Too tired to sleep. Poured himself another whiskey. Sat down with Shriek: An Afterword and Cinsorium & Other Historical Fables. He was facing the apartment door, with his Lewden Special wedged in beside his left leg. So he could reach across his body to draw it. Sitting upright eased the pain in his shoulder.

Cinsorium looked like a kind of abridgment of Duncan Shriek’s theories. He started to read it, then put it down. Needed something first that gave him more of a sense of Duncan’s character.

He picked up Shriek, began to skim it.

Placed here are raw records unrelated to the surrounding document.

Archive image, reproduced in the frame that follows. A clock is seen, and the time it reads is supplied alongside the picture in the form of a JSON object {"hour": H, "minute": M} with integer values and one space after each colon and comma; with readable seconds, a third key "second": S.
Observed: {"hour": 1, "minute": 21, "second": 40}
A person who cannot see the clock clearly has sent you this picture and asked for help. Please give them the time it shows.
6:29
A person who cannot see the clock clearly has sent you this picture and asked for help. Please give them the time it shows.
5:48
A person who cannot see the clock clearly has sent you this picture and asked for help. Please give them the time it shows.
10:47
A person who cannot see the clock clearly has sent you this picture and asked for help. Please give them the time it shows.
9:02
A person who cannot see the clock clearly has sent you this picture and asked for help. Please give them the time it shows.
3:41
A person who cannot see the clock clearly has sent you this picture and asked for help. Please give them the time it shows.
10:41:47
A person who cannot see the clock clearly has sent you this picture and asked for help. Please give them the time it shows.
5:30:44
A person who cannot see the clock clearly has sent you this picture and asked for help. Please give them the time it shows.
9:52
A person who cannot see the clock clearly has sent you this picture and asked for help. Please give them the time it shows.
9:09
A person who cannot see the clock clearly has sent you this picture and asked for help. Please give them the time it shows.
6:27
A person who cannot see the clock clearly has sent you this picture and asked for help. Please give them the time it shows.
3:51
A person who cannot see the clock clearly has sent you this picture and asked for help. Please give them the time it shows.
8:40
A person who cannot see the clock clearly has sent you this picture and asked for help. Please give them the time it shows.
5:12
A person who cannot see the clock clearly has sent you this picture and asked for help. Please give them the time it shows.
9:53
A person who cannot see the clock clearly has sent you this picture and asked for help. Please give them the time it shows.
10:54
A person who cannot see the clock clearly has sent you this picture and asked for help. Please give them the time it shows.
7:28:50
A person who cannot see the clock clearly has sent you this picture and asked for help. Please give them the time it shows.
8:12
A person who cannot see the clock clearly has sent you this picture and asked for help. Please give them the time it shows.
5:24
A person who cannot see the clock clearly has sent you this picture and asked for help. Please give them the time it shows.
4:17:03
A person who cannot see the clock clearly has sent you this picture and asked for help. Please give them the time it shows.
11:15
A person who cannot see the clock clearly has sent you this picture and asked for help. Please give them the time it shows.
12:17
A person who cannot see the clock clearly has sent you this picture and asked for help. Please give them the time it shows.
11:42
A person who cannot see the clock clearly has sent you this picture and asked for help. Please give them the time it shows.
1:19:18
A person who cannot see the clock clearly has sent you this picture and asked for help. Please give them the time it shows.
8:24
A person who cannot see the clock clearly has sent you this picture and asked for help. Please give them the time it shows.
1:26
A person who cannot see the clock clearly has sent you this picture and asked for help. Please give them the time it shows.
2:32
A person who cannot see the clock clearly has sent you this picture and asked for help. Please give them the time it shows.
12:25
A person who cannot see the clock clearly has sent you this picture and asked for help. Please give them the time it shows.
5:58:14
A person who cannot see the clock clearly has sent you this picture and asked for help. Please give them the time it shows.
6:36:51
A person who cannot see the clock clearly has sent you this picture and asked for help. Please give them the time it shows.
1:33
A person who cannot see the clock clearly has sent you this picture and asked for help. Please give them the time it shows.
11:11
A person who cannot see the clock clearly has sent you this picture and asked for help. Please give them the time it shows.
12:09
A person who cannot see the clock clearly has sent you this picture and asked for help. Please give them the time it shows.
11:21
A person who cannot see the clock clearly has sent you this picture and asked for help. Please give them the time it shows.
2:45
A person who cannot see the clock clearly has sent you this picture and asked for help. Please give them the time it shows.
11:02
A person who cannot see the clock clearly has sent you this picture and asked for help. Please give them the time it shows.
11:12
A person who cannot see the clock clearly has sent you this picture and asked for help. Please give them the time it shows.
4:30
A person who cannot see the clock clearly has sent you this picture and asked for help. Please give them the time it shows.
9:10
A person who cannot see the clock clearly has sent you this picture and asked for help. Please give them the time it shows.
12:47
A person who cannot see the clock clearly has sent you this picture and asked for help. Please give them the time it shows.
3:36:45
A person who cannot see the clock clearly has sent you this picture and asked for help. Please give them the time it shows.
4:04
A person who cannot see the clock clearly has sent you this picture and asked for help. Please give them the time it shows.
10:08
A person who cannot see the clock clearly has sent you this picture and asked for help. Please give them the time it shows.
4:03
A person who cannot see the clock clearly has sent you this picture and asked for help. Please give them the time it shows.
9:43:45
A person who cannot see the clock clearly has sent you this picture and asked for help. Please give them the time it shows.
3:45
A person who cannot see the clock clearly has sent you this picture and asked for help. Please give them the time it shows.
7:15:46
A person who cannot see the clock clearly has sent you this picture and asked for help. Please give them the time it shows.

Saw at once the conceit: Duncan’s voice in parentheses, commenting on Janice’s history of a broken family and the first war between the Houses. Skipped to the end, read the editor’s afterword. Duncan’s disappearance. His sister’s disappearance and possible death. The manuscript found in a pub Finch figured must’ve gone under or been destroyed years ago. With notes scrawled on the pages by Duncan. Which meant he’d still been alive when Janice went missing.

Finch turned back to the beginning. Charted Duncan’s rise and fall as a historian, a believer in fringe theories about the gray caps. Almost all of them now proven true. Obsessed with a student at the academy where he’d taught history. A long, unhappy love affair. Duncan turned into a stalker. Discredited. Become unbelievable. Skipped Janice’s own rise in the art world. Beside the point to Finch. He found Janice an exasperating narrator. She hid things, lied, delayed the truth. To undermine and slant. Like a particularly crafty interrogation subject.